> EXTRAIT
-------------------------

Après d’âpres pourparlers, ils ont obtenu en juin à Bruxelles un accord de principe des pays signataires sur un compromis, qui devra être confirmé en novembre par un vote formel à l’unanimité.
Ce projet de réforme prévoit notamment d’empêcher « les réclamations frivoles » ou opportunistes et d’exclure du champs du traité –après une transition de 10 ans– les investissements déjà lancés dans les combustibles fossiles. Trop lointain et insuffisant, selon une partie des Européens, dont la France.
« Dans le moment que nous vivons, nous devons plutôt concentrer nos investissements et aller plus vite sur les renouvelables, l’efficacité énergétique, le nucléaire (…) et aujourd’hui, je regarde avec inquiétude revenir les hydrocarbures et les énergies fossiles les plus polluantes », a fait valoir Emmanuel Macron.
« Il ressort de plusieurs cas récents que (le TCE) conduisait à des mécanismes un peu spéculatifs et à des indemnisations importantes de certains acteurs » des énergies fossiles, a-t-il observé.
En juin, Yamina Saheb, économiste contributrice du rapport du Giec (experts climat de l’ONU), répertoriait 146 litiges connus liés au TCE, pour les deux tiers intra-européens, et les compensations accordées à ce jour dépassent 42 milliards d’euros.
« L’option d’un retrait coordonné »
La Pologne a lancé une procédure parlementaire pour se retirer du traité. Ces derniers jours, l’Espagne et les Pays-Bas ont annoncé leur décision de sortir également du TCE, tout en appelant à « une sortie coordonnée » par l’ensemble des pays de l’UE, sans toutefois préciser une date de sortie officielle.

-------------------------

> EXERCICE PROPOSÉ A
Relevez chaque ligne de la liste qui contient le mot « Stockholm », en tenant compte de la casse.
L'extrait et la liste n'ont aucun lien entre eux.

> DONNÉES ENREGISTRÉES
-------------------------

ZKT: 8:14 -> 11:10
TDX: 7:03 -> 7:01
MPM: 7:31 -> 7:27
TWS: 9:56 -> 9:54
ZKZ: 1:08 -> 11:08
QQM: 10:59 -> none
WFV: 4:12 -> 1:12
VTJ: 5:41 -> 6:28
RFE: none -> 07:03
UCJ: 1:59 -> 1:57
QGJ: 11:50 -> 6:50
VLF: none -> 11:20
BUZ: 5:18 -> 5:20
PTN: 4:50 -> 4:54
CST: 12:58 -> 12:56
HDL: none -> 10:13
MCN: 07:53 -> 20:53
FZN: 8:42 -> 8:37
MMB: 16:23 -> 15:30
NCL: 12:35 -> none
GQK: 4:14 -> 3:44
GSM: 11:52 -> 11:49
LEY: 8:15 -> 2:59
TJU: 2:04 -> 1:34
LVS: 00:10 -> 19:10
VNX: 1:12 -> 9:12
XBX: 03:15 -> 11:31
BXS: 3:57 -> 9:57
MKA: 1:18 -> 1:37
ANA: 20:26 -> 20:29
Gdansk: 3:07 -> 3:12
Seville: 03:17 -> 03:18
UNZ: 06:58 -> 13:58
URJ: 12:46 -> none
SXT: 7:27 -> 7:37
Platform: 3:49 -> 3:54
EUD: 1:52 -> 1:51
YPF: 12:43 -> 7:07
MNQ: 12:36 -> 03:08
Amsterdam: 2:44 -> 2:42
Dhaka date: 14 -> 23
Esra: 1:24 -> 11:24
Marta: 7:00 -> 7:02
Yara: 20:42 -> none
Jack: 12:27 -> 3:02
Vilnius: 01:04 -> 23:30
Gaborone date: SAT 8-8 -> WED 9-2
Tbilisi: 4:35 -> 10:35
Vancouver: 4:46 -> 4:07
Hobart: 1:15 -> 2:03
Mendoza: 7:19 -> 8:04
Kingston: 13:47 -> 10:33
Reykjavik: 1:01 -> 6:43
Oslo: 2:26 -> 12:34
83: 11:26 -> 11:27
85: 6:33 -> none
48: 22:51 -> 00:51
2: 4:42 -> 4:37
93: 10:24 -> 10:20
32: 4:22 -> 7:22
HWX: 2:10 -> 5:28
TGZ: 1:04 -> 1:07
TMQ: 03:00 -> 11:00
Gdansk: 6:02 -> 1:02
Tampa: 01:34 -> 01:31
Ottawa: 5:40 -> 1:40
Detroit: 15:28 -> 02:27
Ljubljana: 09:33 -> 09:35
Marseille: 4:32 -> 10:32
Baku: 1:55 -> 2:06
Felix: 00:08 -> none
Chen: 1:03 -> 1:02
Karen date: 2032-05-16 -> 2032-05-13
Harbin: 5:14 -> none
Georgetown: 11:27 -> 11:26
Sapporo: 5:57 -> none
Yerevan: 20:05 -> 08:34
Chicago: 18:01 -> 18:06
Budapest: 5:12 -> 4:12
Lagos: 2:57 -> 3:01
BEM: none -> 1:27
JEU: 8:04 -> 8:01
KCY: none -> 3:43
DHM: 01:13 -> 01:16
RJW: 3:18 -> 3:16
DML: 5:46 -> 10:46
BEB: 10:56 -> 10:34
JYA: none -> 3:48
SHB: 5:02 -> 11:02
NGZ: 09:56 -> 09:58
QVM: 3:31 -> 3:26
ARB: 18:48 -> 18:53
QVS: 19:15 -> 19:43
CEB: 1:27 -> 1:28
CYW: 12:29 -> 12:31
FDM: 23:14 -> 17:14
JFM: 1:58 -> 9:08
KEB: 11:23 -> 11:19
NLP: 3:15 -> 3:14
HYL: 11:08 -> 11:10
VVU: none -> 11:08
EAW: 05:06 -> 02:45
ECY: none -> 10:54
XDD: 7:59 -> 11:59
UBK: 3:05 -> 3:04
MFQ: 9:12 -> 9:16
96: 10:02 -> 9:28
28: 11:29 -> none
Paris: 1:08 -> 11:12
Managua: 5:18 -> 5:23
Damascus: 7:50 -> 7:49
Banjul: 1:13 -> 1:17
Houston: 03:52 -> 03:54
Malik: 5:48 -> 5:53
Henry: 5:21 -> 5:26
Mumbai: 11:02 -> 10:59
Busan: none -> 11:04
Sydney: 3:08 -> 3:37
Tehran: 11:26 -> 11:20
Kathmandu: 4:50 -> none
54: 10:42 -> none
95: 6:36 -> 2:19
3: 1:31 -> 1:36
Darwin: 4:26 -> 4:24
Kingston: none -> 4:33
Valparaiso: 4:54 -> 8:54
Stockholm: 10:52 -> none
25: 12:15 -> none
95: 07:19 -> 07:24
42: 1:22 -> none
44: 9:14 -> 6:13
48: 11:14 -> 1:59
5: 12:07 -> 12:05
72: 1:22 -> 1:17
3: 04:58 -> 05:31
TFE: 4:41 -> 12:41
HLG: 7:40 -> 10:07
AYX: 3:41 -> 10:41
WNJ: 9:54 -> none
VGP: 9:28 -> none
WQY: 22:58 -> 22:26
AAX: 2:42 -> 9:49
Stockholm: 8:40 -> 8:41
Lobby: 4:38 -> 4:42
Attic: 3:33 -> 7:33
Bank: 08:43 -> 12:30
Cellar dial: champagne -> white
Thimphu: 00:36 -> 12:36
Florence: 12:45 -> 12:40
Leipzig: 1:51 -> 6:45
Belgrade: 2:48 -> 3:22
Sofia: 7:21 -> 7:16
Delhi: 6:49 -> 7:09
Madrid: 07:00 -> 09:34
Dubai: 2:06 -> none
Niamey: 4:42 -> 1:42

-------------------------

> EXERCICE PROPOSÉ B
Réécrivez le passage de l'extrait allant de « En juin, Yamina » jusqu'à « de sortie officielle. », en remplaçant « Pologne » par « Roumanie ».

> SOLUTION A
Stockholm: 10:52 -> none
Stockholm: 8:40 -> 8:41

> SOLUTION B
En juin, Yamina Saheb, économiste contributrice du rapport du Giec (experts climat de l’ONU), répertoriait 146 litiges connus liés au TCE, pour les deux tiers intra-européens, et les compensations accordées à ce jour dépassent 42 milliards d’euros.
« L’option d’un retrait coordonné »
La Roumanie a lancé une procédure parlementaire pour se retirer du traité. Ces derniers jours, l’Espagne et les Pays-Bas ont annoncé leur décision de sortir également du TCE, tout en appelant à « une sortie coordonnée » par l’ensemble des pays de l’UE, sans toutefois préciser une date de sortie officielle.